**ASSIGNED TASK**
From the first line to the last, restate the material word for word, omitting pictures.

**RECORDED DATA**
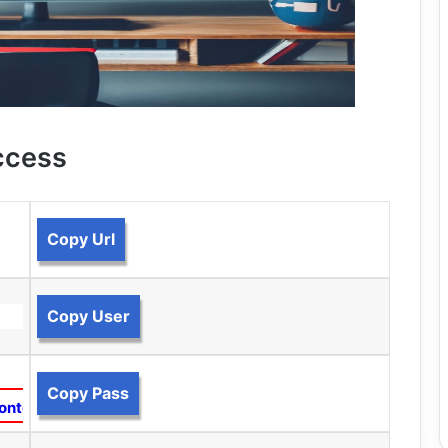
ccess
Copy Url
Copy User
Copy Pass
ontent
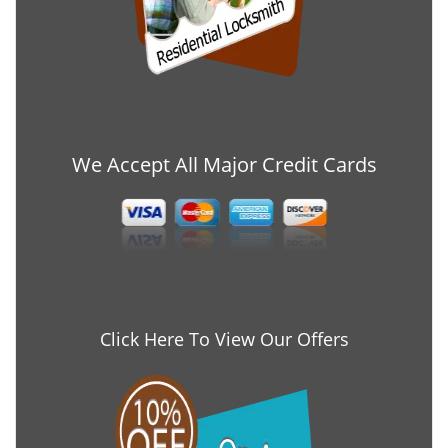
We Accept All Major Credit Cards
Click Here To View Our Offers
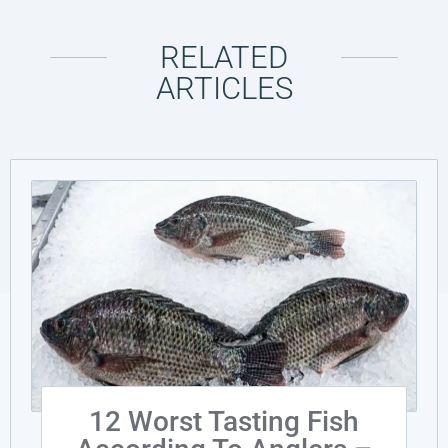
RELATED
ARTICLES
12 Worst Tasting Fish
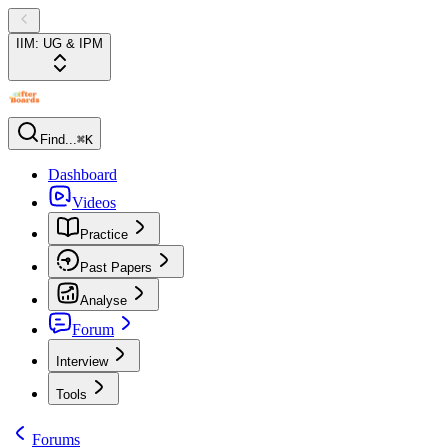
IIM: UG & IPM
Find...
⌘K
Dashboard
Videos
Practice
Past Papers
Analyse
Forum
Interview
Tools
Forums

**WRITTEN REPLY**
ccess
Copy Url
Copy User
Copy Pass
ontent
We Accept All Major Credit Cards
Click Here To View Our Offers
RELATED
ARTICLES
12 Worst Tasting Fish
IIM: UG & IPM
Find...
⌘K
Dashboard
Videos
Practice
Past Papers
Analyse
Forum
Interview
Tools
Forums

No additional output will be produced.